**EXERCISE BRIEF:** Copy the following data exactly and drop the pictures.

**DATA FOR ANALYSIS:**
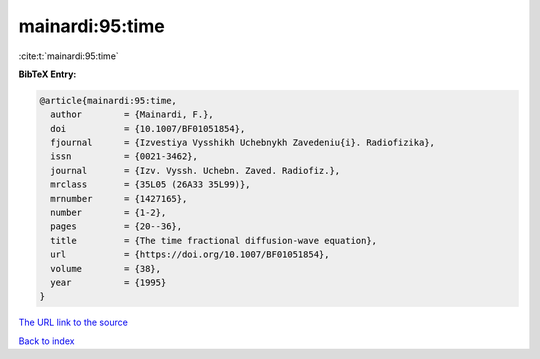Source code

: mainardi:95:time
================

:cite:t:`mainardi:95:time`

**BibTeX Entry:**

.. code-block:: bibtex

   @article{mainardi:95:time,
     author        = {Mainardi, F.},
     doi           = {10.1007/BF01051854},
     fjournal      = {Izvestiya Vysshikh Uchebnykh Zavedeniu{i}. Radiofizika},
     issn          = {0021-3462},
     journal       = {Izv. Vyssh. Uchebn. Zaved. Radiofiz.},
     mrclass       = {35L05 (26A33 35L99)},
     mrnumber      = {1427165},
     number        = {1-2},
     pages         = {20--36},
     title         = {The time fractional diffusion-wave equation},
     url           = {https://doi.org/10.1007/BF01051854},
     volume        = {38},
     year          = {1995}
   }

`The URL link to the source <https://doi.org/10.1007/BF01051854>`__


`Back to index <../By-Cite-Keys.html>`__
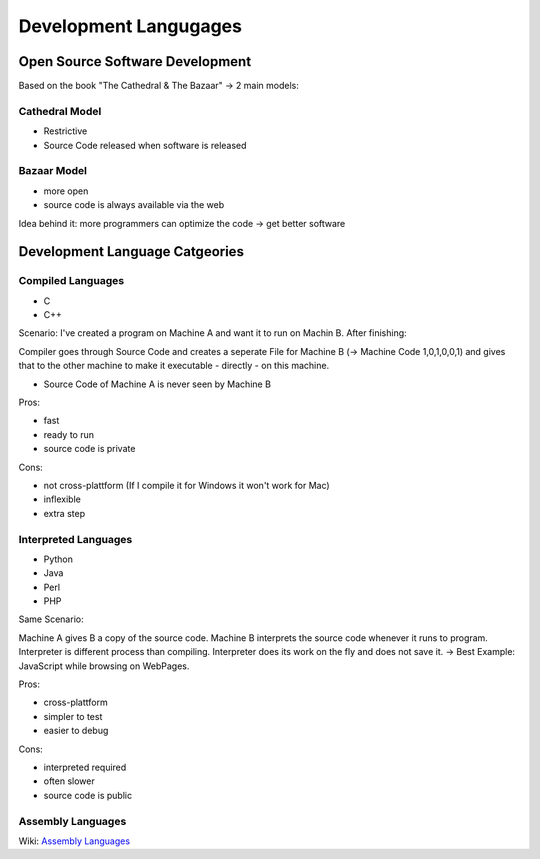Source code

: ======================
Development Langugages
======================

********************************
Open Source Software Development
********************************

Based on the book "The Cathedral & The Bazaar" -> 2 main models:

Cathedral Model
===============

- Restrictive
- Source Code released when software is released

Bazaar Model
============

- more open
- source code is always available via the web

Idea behind it: more programmers can optimize the code -> get better software

********************************
Development Language Catgeories
********************************

Compiled Languages
==================

- C
- C++

Scenario:
I've created a program on Machine A and want it to run on Machin B. After finishing:

Compiler goes through Source Code and creates a seperate File for Machine B (-> Machine Code 1,0,1,0,0,1) and gives that to the other machine to make it executable - directly - on this machine.

- Source Code of Machine A is never seen by Machine B

Pros:

- fast
- ready to run
- source code is private

Cons:

- not cross-plattform (If I compile it for Windows it won't work for Mac)
- inflexible
- extra step

Interpreted Languages
======================

- Python
- Java
- Perl
- PHP

Same Scenario:

Machine A gives B a copy of the source code. Machine B interprets the source code whenever it runs to program. Interpreter is different process than compiling. Interpreter does its work on the fly and does not save it. -> Best Example: JavaScript while browsing on WebPages.

Pros:

- cross-plattform
- simpler to test
- easier to debug

Cons:

- interpreted required
- often slower
- source code is public


Assembly Languages
==================

Wiki: `Assembly Languages <https://en.wikipedia.org/wiki/Assembly_language>`_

**FINISHED EXERCISE:**
Source code

: mainardi:95:time
================

:cite:t:`mainardi:95:time`

**BibTeX Entry:**

.. code-block:: bibtex

   @article{mainardi:95:time,
     author        = {Mainardi, F.},
     doi           = {10.1007/BF01051854},
     fjournal      = {Izvestiya Vysshikh Uchebnykh Zavedeniu{i}. Radiofizika},
     issn          = {0021-3462},
     journal       = {Izv. Vyssh. Uchebn. Zaved. Radiofiz.},
     mrclass       = {35L05 (26A33 35L99)},
     mrnumber      = {1427165},
     number        = {1-2},
     pages         = {20--36},
     title         = {The time fractional diffusion-wave equation},
     url           = {https://doi.org/10.1007/BF01051854},
     volume        = {38},
     year          = {1995}
   }

`The URL link to the source <https://doi.org/10.1007/BF01051854>`__


`Back to index <../By-Cite-Keys.html>`__
Source code

: ======================
Development Langugages
======================

********************************
Open Source Software Development
********************************

Based on the book "The Cathedral & The Bazaar" -> 2 main models:

Cathedral Model
===============

- Restrictive
- Source Code released when software is released

Bazaar Model
============

- more open
- source code is always available via the web

Idea behind it: more programmers can optimize the code -> get better software

********************************
Development Language Catgeories
********************************

Compiled Languages
==================

- C
- C++

Scenario:
I've created a program on Machine A and want it to run on Machin B. After finishing:

Compiler goes through Source Code and creates a seperate File for Machine B (-> Machine Code 1,0,1,0,0,1) and gives that to the other machine to make it executable - directly - on this machine.

- Source Code of Machine A is never seen by Machine B

Pros:

- fast
- ready to run
- source code is private

Cons:

- not cross-plattform (If I compile it for Windows it won't work for Mac)
- inflexible
- extra step

Interpreted Languages
======================

- Python
- Java
- Perl
- PHP

Same Scenario:

Machine A gives B a copy of the source code. Machine B interprets the source code whenever it runs to program. Interpreter is different process than compiling. Interpreter does its work on the fly and does not save it. -> Best Example: JavaScript while browsing on WebPages.

Pros:

- cross-plattform
- simpler to test
- easier to debug

Cons:

- interpreted required
- often slower
- source code is public


Assembly Languages
==================

Wiki: `Assembly Languages <https://en.wikipedia.org/wiki/Assembly_language>`_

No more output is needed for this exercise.